# What you are asked to do:
Determine how many lines in the listing below contain "nginx", then give only that number.

※

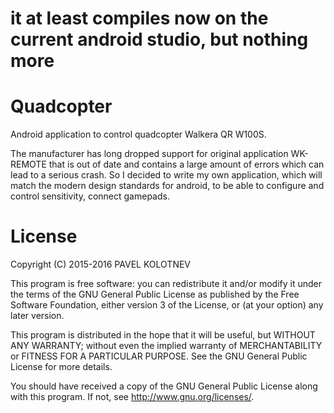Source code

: 
# it at least compiles now on the current android studio, but nothing more


# Quadcopter
Android application to control quadcopter Walkera QR W100S.

The manufacturer has long dropped support for original application WK-REMOTE that is out of date and contains a large amount of errors which can lead to a serious crash. So I decided to write my own application, which will match the modern design standards for android, to be able to configure and control sensitivity, connect gamepads.

# License
Copyright (C) 2015-2016  PAVEL KOLOTNEV

This program is free software: you can redistribute it and/or modify
it under the terms of the GNU General Public License as published by
the Free Software Foundation, either version 3 of the License, or
(at your option) any later version.

This program is distributed in the hope that it will be useful,
but WITHOUT ANY WARRANTY; without even the implied warranty of
MERCHANTABILITY or FITNESS FOR A PARTICULAR PURPOSE.  See the
GNU General Public License for more details.

You should have received a copy of the GNU General Public License
along with this program.  If not, see <http://www.gnu.org/licenses/>.
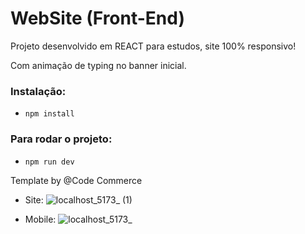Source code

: # WebSite (Front-End)

Projeto desenvolvido em REACT para estudos, site 100% responsivo!

Com animação de typing no banner inicial.

### Instalação:
- `npm install`

### Para rodar o projeto:
- `npm run dev`

Template by @Code Commerce

- Site:
![localhost_5173_ (1)](https://user-images.githubusercontent.com/63374993/198887464-64e2c4aa-fd39-4d9d-a89d-b0ff39f4abf4.png)

- Mobile:
![localhost_5173_](https://user-images.githubusercontent.com/63374993/198887466-f1779b3d-642b-4f21-abdb-288fc48925d4.png)

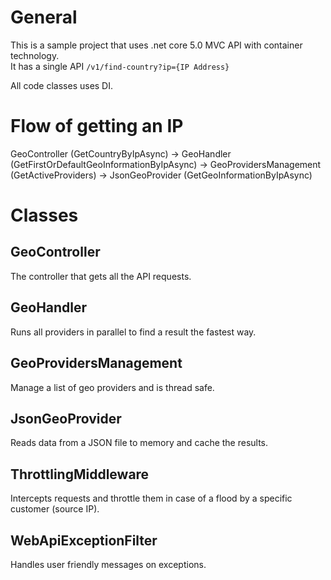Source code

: # General
This is a sample project that uses .net core 5.0 MVC API with container technology.  
It has a single API `/v1/find-country?ip={IP Address}`

All code classes uses DI.

# Flow of getting an IP
GeoController (GetCountryByIpAsync) -> GeoHandler (GetFirstOrDefaultGeoInformationByIpAsync) -> GeoProvidersManagement (GetActiveProviders) -> JsonGeoProvider (GetGeoInformationByIpAsync)

# Classes
## GeoController
The controller that gets all the API requests.

## GeoHandler
Runs all providers in parallel to find a result the fastest way.

## GeoProvidersManagement
Manage a list of geo providers and is thread safe.

## JsonGeoProvider
Reads data from a JSON file to memory and cache the results.

## ThrottlingMiddleware
Intercepts requests and throttle them in case of a flood by a specific customer (source IP).

## WebApiExceptionFilter
Handles user friendly messages on exceptions.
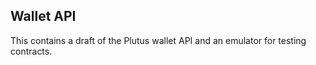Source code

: ## Wallet API

This contains a draft of the Plutus wallet API and an emulator for testing contracts.
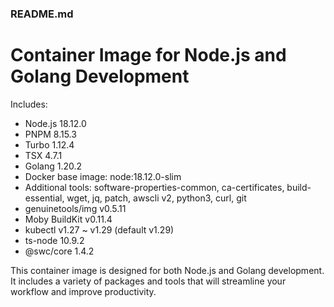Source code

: ### README.md
Container Image for Node.js and Golang Development
==================================================
Includes:
- Node.js 18.12.0
- PNPM 8.15.3
- Turbo 1.12.4
- TSX 4.7.1
- Golang 1.20.2
- Docker base image: node:18.12.0-slim
- Additional tools: software-properties-common, ca-certificates, build-essential, wget, jq, patch, awscli v2, python3, curl, git
- genuinetools/img v0.5.11
- Moby BuildKit v0.11.4
- kubectl v1.27 ~ v1.29 (default v1.29)
- ts-node 10.9.2
- @swc/core 1.4.2

This container image is designed for both Node.js and Golang development. It includes a variety of packages and tools that will streamline your workflow and improve productivity.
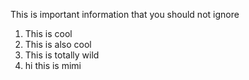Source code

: This is important information that you should not ignore 

1. This is cool
2. This is also cool
3. This is totally wild
4. hi this is mimi

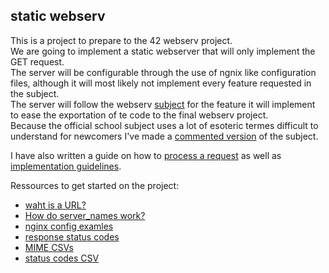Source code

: ## static webserv

This is a project to prepare to the 42 webserv project.  
We are going to implement a static webserver that will only implement the GET request.  
The server will be configurable through the use of ngnix like configuration files, although it will most likely not implement every feature requested in the subject.  
The server will follow the webserv [subject](/project_documentation_ressources/subject.pdf) for the feature it will implement to ease the exportation of te code to the final webserv project.  
Because the official school subject uses a lot of esoteric termes difficult to understand for newcomers I've made a [commented version](/project_documentation_ressources/commented_subject.md) of the subject.  

I have also written a guide on how to [process a request](/project_documentation_ressources/Request_processing_guidelines.md) as well as [implementation guidelines](/project_documentation_ressources/high_level_implementation_guidelines.md).


Ressources to get started on the project:
- [waht is a URL?](https://developer.mozilla.org/en-US/docs/Learn/Common_questions/Web_mechanics/What_is_a_URL#basics_anatomy_of_a_url)
- [How do server_names work?](http://nginx.org/en/docs/http/server_names.html)
- [nginx config examles](https://github.com/JCluzet/webserv/blob/main/config/default.conf)
- [response status codes](https://httpwg.org/specs/rfc9110.html#status.code.registration)
- [MIME CSVs](https://www.iana.org/assignments/media-types/media-types.xhtml)
- [status codes CSV](https://github.com/Mr-Pi/httpStatusCodes/blob/master/priv/http-status-codes-1.csv)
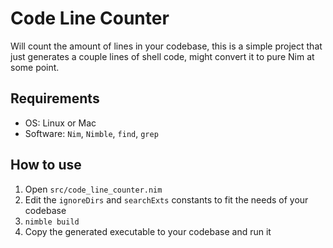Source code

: # Code Line Counter

Will count the amount of lines in your codebase, this is a simple project that just generates a couple lines of shell code, might convert it to pure Nim at some point.

## Requirements

- OS: Linux or Mac
- Software: `Nim`, `Nimble`, `find`, `grep`

## How to use

1. Open `src/code_line_counter.nim`
2. Edit the `ignoreDirs` and `searchExts` constants to fit the needs of your codebase
3. `nimble build`
4. Copy the generated executable to your codebase and run it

※

# Task result:
2